Ia berharap sosialisasi tersebut dapat memberikan pemahaman sekaligus mendorong masyarakat untuk semakin peduli terhadap upaya pencegahan karhutla.

“Semoga sosialisasi yang disampaikan hari ini menjadi harapan kita bersama dan benar-benar dapat diterapkan, sehingga masyarakat semakin peduli dan bersama-sama menjaga lingkungan dari ancaman kebakaran,” katanya.

Dari unsur perusahaan, Manajemen PT Bumi Mekar Hijau Iwan Setiawan turut mengajak masyarakat meningkatkan kewaspadaan terhadap penggunaan api, terutama di tengah kondisi cuaca yang panas dan kering.

“Dalam kondisi cuaca yang sangat panas dan kering seperti saat ini, kita semua perlu meningkatkan kewaspadaan terhadap penggunaan api. Hal-hal yang terlihat kecil, seperti puntung rokok yang tidak dipadamkan dengan baik, dapat menjadi sumber kebakaran ketika jatuh di vegetasi yang kering dan diperkuat oleh angin,” ujar Iwan.

Ia menambahkan bahwa masyarakat tetap dapat menjalankan aktivitas sehari-hari dengan mengutamakan keselamatan dan menghindari penggunaan api di area yang rawan terbakar.

“Upaya pemadaman sudah dilakukan bersama-sama dengan melibatkan tim RPK, aparat, perusahaan, serta dukungan helikopter untuk menjangkau lokasi yang sulit. Karena itu, kami mengajak masyarakat untuk terus memberikan dukungan dan bersama-sama menjaga agar api tidak kembali muncul dan meluas,” katanya.

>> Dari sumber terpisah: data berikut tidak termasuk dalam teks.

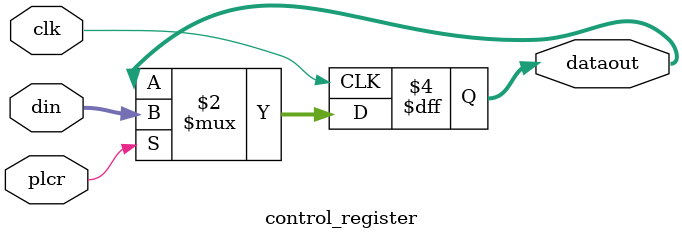
<source format=sv>
module control_register(clk,plcr,din,dataout);
  input clk,plcr;
  input [2:0] din;
  output reg [2:0] dataout;
    
    always @(posedge clk)
      if(plcr)
        dataout <= din;
          
endmodule
</source>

Selain sosialisasi, kegiatan tersebut juga diisi dengan pembagian bantuan sembako kepada masyarakat. Dalam kesempatan yang sama, masyarakat turut menerima Al-Qur’an dan Juz Amma yang merupakan produksi APP Group.

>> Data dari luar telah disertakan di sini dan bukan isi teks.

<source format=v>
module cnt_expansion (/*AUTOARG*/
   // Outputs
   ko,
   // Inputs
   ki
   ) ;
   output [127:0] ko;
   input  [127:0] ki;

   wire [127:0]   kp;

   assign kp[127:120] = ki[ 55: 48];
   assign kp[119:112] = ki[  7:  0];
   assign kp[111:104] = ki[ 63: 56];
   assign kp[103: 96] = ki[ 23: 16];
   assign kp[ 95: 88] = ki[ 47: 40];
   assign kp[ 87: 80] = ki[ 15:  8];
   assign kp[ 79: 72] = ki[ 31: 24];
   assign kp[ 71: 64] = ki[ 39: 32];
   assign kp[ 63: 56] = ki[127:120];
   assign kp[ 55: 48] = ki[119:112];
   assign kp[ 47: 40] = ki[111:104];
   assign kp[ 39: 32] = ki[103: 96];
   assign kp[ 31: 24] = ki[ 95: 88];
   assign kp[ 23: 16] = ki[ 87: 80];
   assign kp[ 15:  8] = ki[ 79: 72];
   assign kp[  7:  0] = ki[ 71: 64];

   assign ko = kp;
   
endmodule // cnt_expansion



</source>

Bantuan tersebut diharapkan dapat memberikan manfaat bagi masyarakat sekaligus memperkuat komunikasi dan hubungan antara perusahaan dengan masyarakat di sekitar wilayah operasional.

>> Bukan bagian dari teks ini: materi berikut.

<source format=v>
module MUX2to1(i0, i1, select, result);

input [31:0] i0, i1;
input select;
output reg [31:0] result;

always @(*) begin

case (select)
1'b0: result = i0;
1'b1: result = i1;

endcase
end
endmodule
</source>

Kolaborasi antara TNI, Polri, pemerintah desa, masyarakat, dan dunia usaha menjadi bagian penting dalam memperkuat pencegahan karhutla di wilayah Cengal. Melalui edukasi, peningkatan kewaspadaan, pelaporan dini, serta respons bersama terhadap potensi kebakaran, sinergi lintas sektor diharapkan terus terjaga untuk mencegah kebakaran meluas, melindungi lingkungan, dan mendukung keberlangsungan aktivitas masyarakat di wilayah rawan karhutla.